Quelque part dans votre vie, en ce moment même, il y a un homme qui, il y a douze semaines, ne savait pas sauter à la corde sans s'étrangler. Il a suivi un stage de boxe pour cols blancs. Il est désormais, selon ses propres dires, boxeur. C'est exactement la logique par laquelle on devient sommelier à l'instant où l'on finit une bouteille de vin tout seul un mardi soir.
On le repère avant même qu'il parle, parce que les bandes de maintien restent en place. Il les porte au brunch. Il les retire à table lentement, avec la réticence d'un soldat décoré qui rend ses médailles, et si vous lui demandez pourquoi ses mains sont bandées, il soupire et répond que c'est juste à cause de l'entraînement, comme s'il n'avait pas tout manigancé pour qu'on lui pose la question.
Il a une playlist maintenant. C'est la bande originale de Rocky et quatre autres morceaux qui sont aussi la bande originale de Rocky ou de sérieux candidats pour de futurs films Rocky. Il l'écoute à l'arrêt de bus, où il fait du shadowboxing. Rien d'envahissant. De petits jabs de bon goût en direction du 47, un léger esquive-roulé devant les horaires, pour que tous ceux qui attendent le bus comprennent qu'un animal dangereux se trouve parmi eux et que l'animal dangereux prend les transports en commun.
Sur son téléphone, il y a un selfie devant le miroir avec le sac de frappe, après la séance, bandes aux mains, le sac qui se balance encore un peu pour prouver que la physique a bien eu lieu.

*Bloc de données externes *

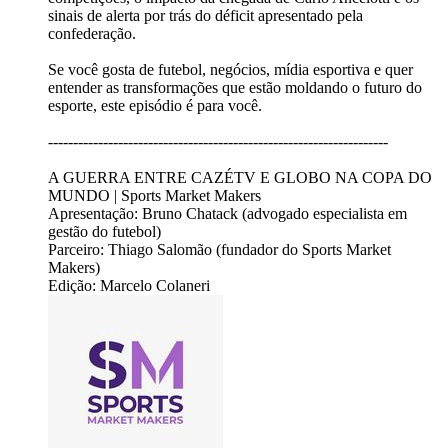
sinais de alerta por trás do déficit apresentado pela
confederação.
Se você gosta de futebol, negócios, mídia esportiva e quer
entender as transformações que estão moldando o futuro do
esporte, este episódio é para você.
--------------------------------------------------------------------
A GUERRA ENTRE CAZÉTV E GLOBO NA COPA DO
MUNDO | Sports Market Makers
Apresentação: Bruno Chatack (advogado especialista em
gestão do futebol)
Parceiro: Thiago Salomão (fundador do Sports Market
Makers)
Edição: Marcelo Colaneri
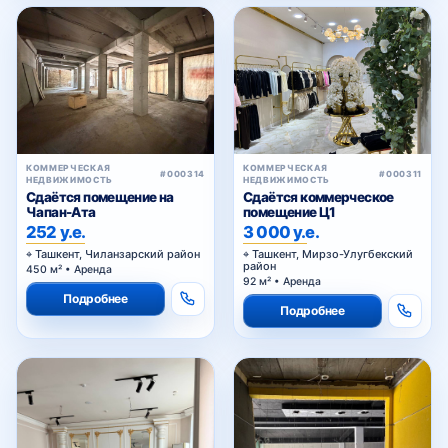
КОММЕРЧЕСКАЯ
КОММЕРЧЕСКАЯ
#000314
#000311
НЕДВИЖИМОСТЬ
НЕДВИЖИМОСТЬ
Сдаётся помещение на
Сдаётся коммерческое
Чапан-Ата
помещение Ц1
252 у.е.
3 000 у.е.
Ташкент, Чиланзарский район
Ташкент, Мирзо-Улугбекский
район
450 м² • Аренда
92 м² • Аренда
Подробнее
Подробнее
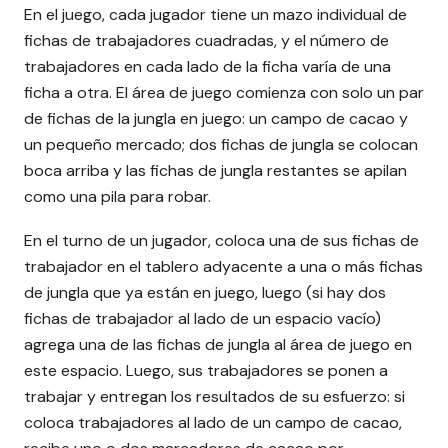
En el juego, cada jugador tiene un mazo individual de
fichas de trabajadores cuadradas, y el número de
trabajadores en cada lado de la ficha varía de una
ficha a otra. El área de juego comienza con solo un par
de fichas de la jungla en juego: un campo de cacao y
un pequeño mercado; dos fichas de jungla se colocan
boca arriba y las fichas de jungla restantes se apilan
como una pila para robar.
En el turno de un jugador, coloca una de sus fichas de
trabajador en el tablero adyacente a una o más fichas
de jungla que ya están en juego, luego (si hay dos
fichas de trabajador al lado de un espacio vacío)
agrega una de las fichas de jungla al área de juego en
este espacio. Luego, sus trabajadores se ponen a
trabajar y entregan los resultados de su esfuerzo: si
coloca trabajadores al lado de un campo de cacao,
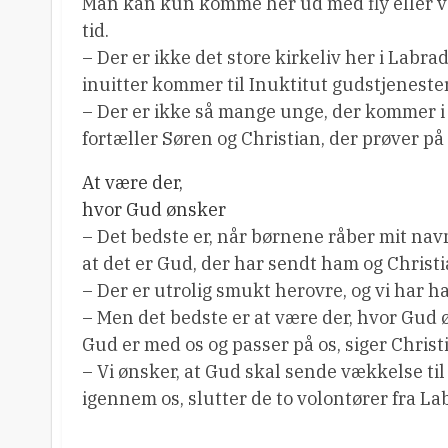
Man kan kun komme her ud med fly eller ve
tid.
– Der er ikke det store kirkeliv her i Labra
inuitter kommer til Inuktitut gudstjeneste
– Der er ikke så mange unge, der kommer i k
fortæller Søren og Christian, der prøver på 
At være der,
hvor Gud ønsker
– Det bedste er, når børnene råber mit nav
at det er Gud, der har sendt ham og Christi
– Der er utrolig smukt herovre, og vi har h
– Men det bedste er at være der, hvor Gud ø
Gud er med os og passer på os, siger Christ
– Vi ønsker, at Gud skal sende vækkelse til 
igennem os, slutter de to volontører fra L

Et il a sa réplique. « J'ai un combat qui approche. » Qui approche. Au singulier. C'est un combat caritatif. Il portera un casque de la taille d'un pouf, fera trois rounds de deux minutes chacun, et son adversaire est un comptable du nom de Dave qui a commencé le même stage le même mardi et qui, à cet instant précis, raconte à sa propre table de brunch qu'il a un combat qui approche. Il y a encore quelques avocats, dentistes et conseillers fiscaux dans le combat pour le titre.
Il s'est mis à dire « pendant mon camp d'entraînement ». Le camp. Il a roulé jusqu'à un local situé derrière un grossiste en carrelage quatre soirs par semaine. Il dit aux inconnus de garder la garde haute. Il s'est mis à se toucher le nez avec espoir, attendant que quelqu'un lui pose une question dessus. Personne ne lui pose de question dessus. Il n'a rien. Voilà la discrète tragédie du boxeur en col blanc : le nez intact dont personne ne s'enquerra.
Respect, quand même
Au moins, il l'a fait. Il est vraiment monté sur un ring et a laissé un autre être humain le frapper au visage exprès, devant des gens, à jeun. La plupart des hommes traverseront toute leur vie sans jamais tester s'ils en sont capables, et seront soulagés chaque jour de ne pas le découvrir. Lui, il a découvert. La condition physique n'est pas de la rigolade et le cran est bien réel. Il a mérité les bandes.
Il n'a simplement pas mérité le droit d'y mourir dedans.